Abstract

The detection and assessment of vegetation degradation of mountain pastures is of high interest given the increasing number of reports on degradation as well as the importance of pastures as a source of livelihood for many mountain communities globally. Due to its synoptic perspective, remote sensing is an attractive instrument to rapidly assess and diagnose degradation prevalence and status. While it is relatively straight-forward to assess degradation leading to a change in vegetation cover by remote sensing, it is more challenging to study changes in vegetation composition, i.e. vegetation degradation. Therefore, our aim was to investigate the use of the seasonal variation (phenophases) of zonal-specific pastures varying in vegetation degradation using the normalized difference vegetation index (NDVI). For ground-truthing, quantitative and qualitative relevé data were collected during field surveys 2008–2015 during the growing season, and have been used to validate the classification of vegetation degradation based on eMODIS NDVI composite data for selected normal and dry years. Using a 500 m buffer zone, vegetation features have been extracted and correlated with satellite reflectance spectra for classifying the remote sensing imagery. We found a significant difference in compositional structure among degradation classes for all ecozones. Since qualitative changes in vegetation cover were caused by a replacement of dominant grasses and forbs with unpalatable forbs or shrubs with different reflectance patterns, our results indicate that excluding the alpine zone, vegetation degraded pastures differed from non-degraded ones by higher NDVI values at each phenology phase, although this was not always significant. As vegetation degradation led to an earlier greenup and later senescence, i.e. an observed extension of the growing season in terms of NDVI data, shifts in species composition could also be driving effects that have so far mostly been interpreted as signs of climatic changes.
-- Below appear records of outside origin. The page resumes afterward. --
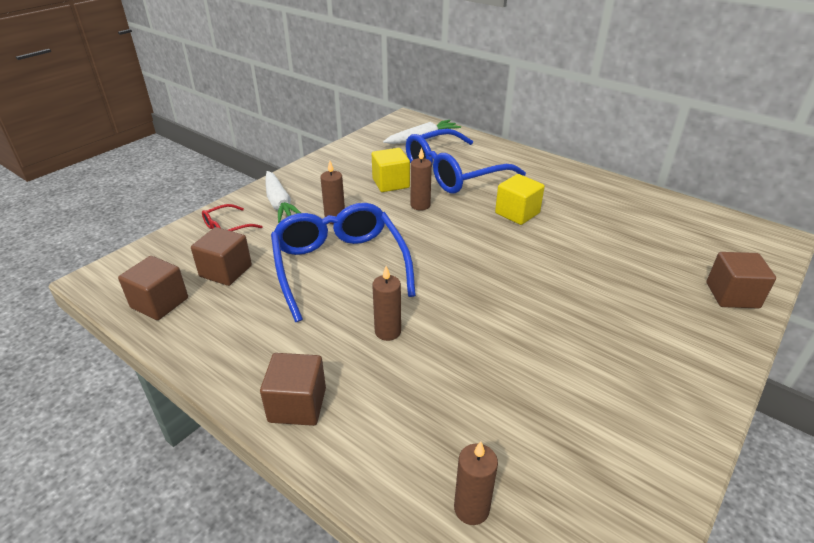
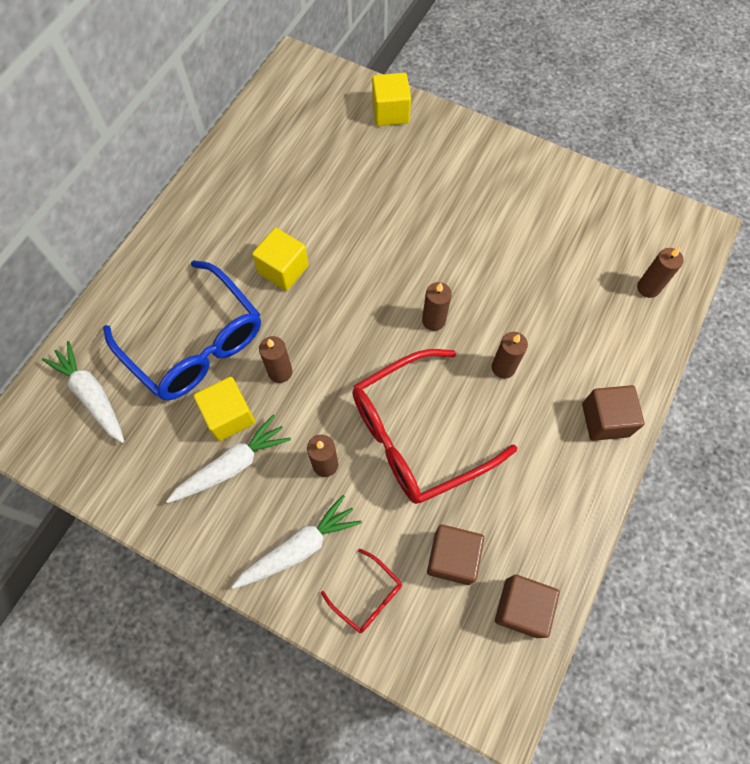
camera: 100 degrees left, 30 degrees up
(339, 266) = (417, 434): blue glasses -> red glasses
(353, 182) = (232, 465): none -> white carrot
(452, 291) = (433, 320): none -> brown candle
(732, 295) = (390, 112): brown cube -> yellow cube

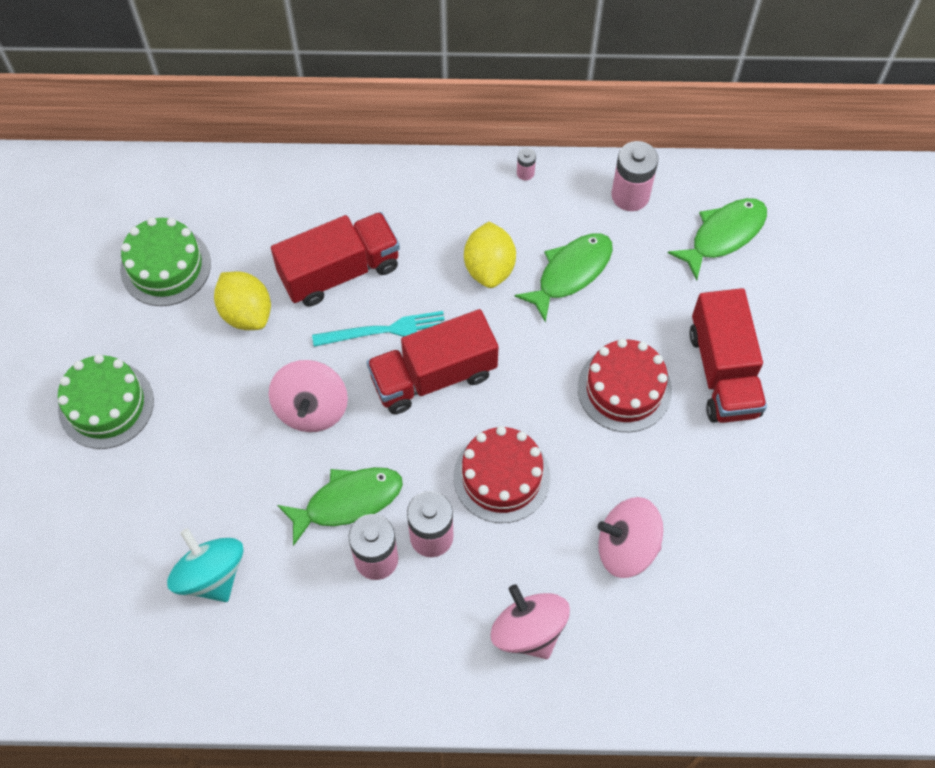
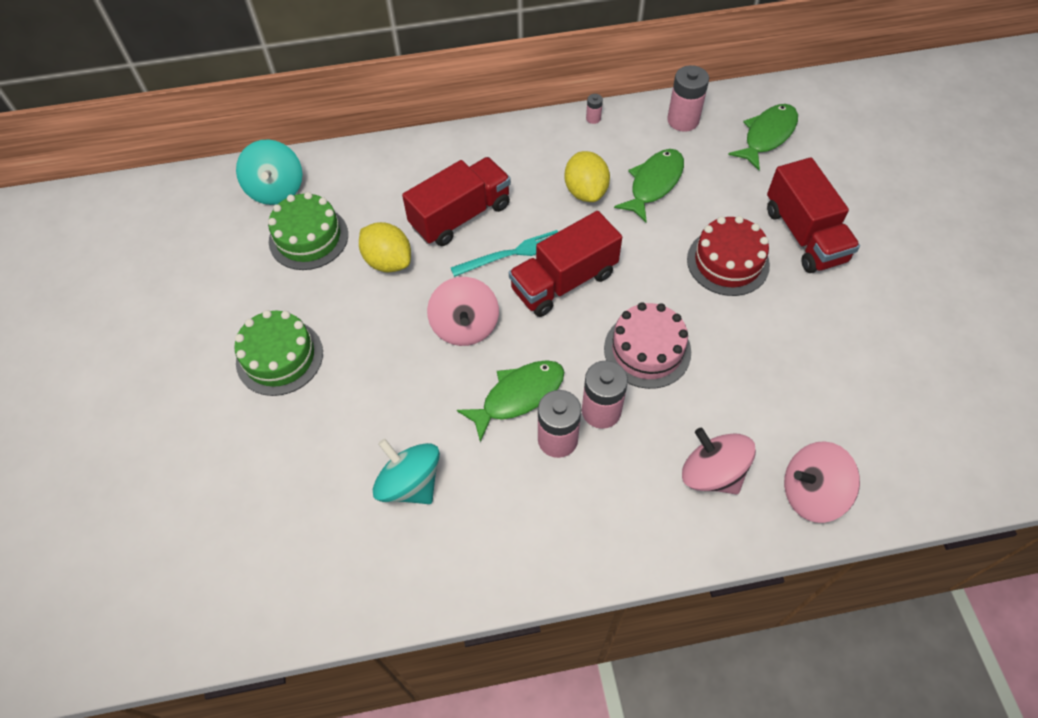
camera: 10 degrees left, 5 degrees down
(142, 197) = (276, 189): none -> turquoise spinning top
(501, 477) = (647, 350): red cake -> pink cake
(626, 547) = (773, 386): pink spinning top -> pink spinning top (811, 493)

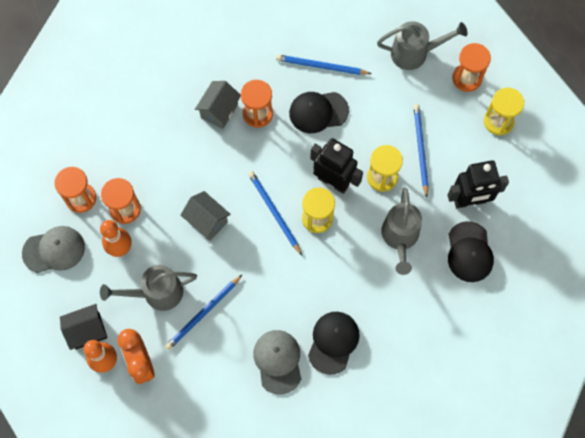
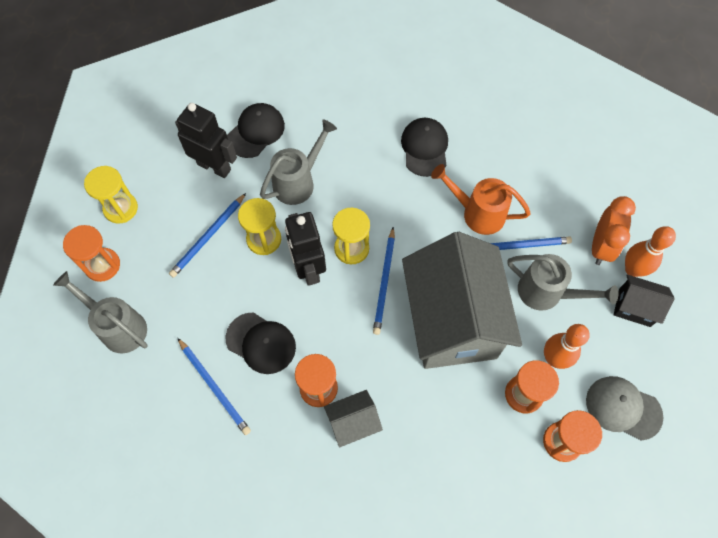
camera: 140 degrees left, 5 degrees down
(207, 221) = (452, 321): grey house -> grey house, size x2.34
(251, 317) = (477, 213): none -> orange watering can
(278, 361) = (481, 166): grey cap -> none
(333, 342) = (425, 148): black cap -> black cap turned 120 degrees clockwise

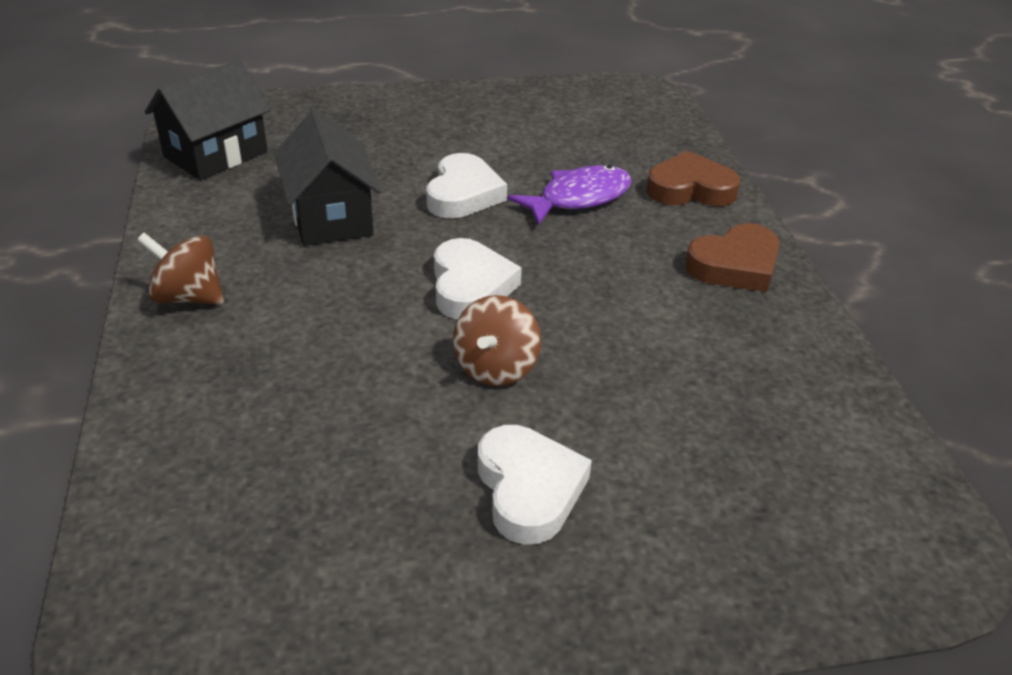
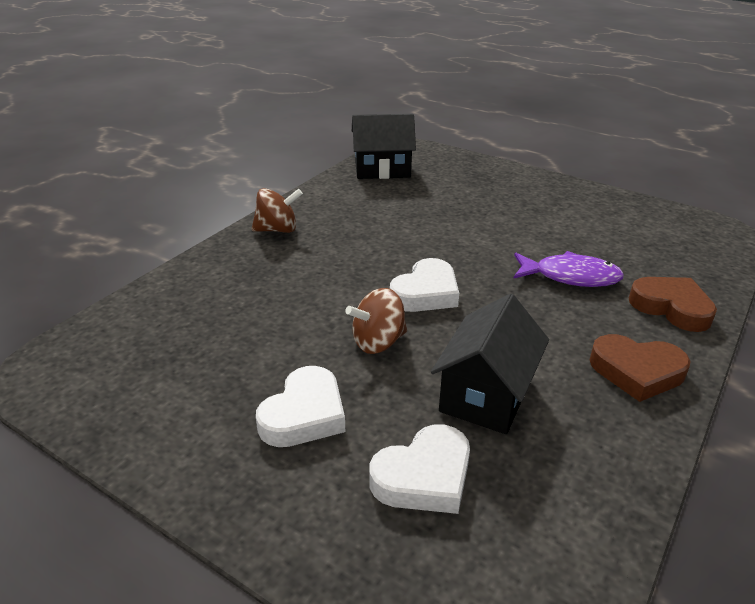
camera: 45 degrees right, 5 degrees down
(188, 297) = (277, 230): brown spinning top -> brown spinning top turned 105 degrees clockwise
(330, 217) = (398, 222): black house -> black house (486, 394)
(463, 194) = (493, 242): white heart -> white heart (424, 476)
The procedures of this study and the developed conditional inference classification trees enable cost-effective screenings of large areas to detect vegetation degraded pastures and to assess seasonal grazing impact from remote sensing based interpretation. We conclude that the procedures developed here using eMODIS NDVI composite datasets are well suited for vegetation degradation assessments. This can improve monitoring of vegetation degradation as well as land-use planning.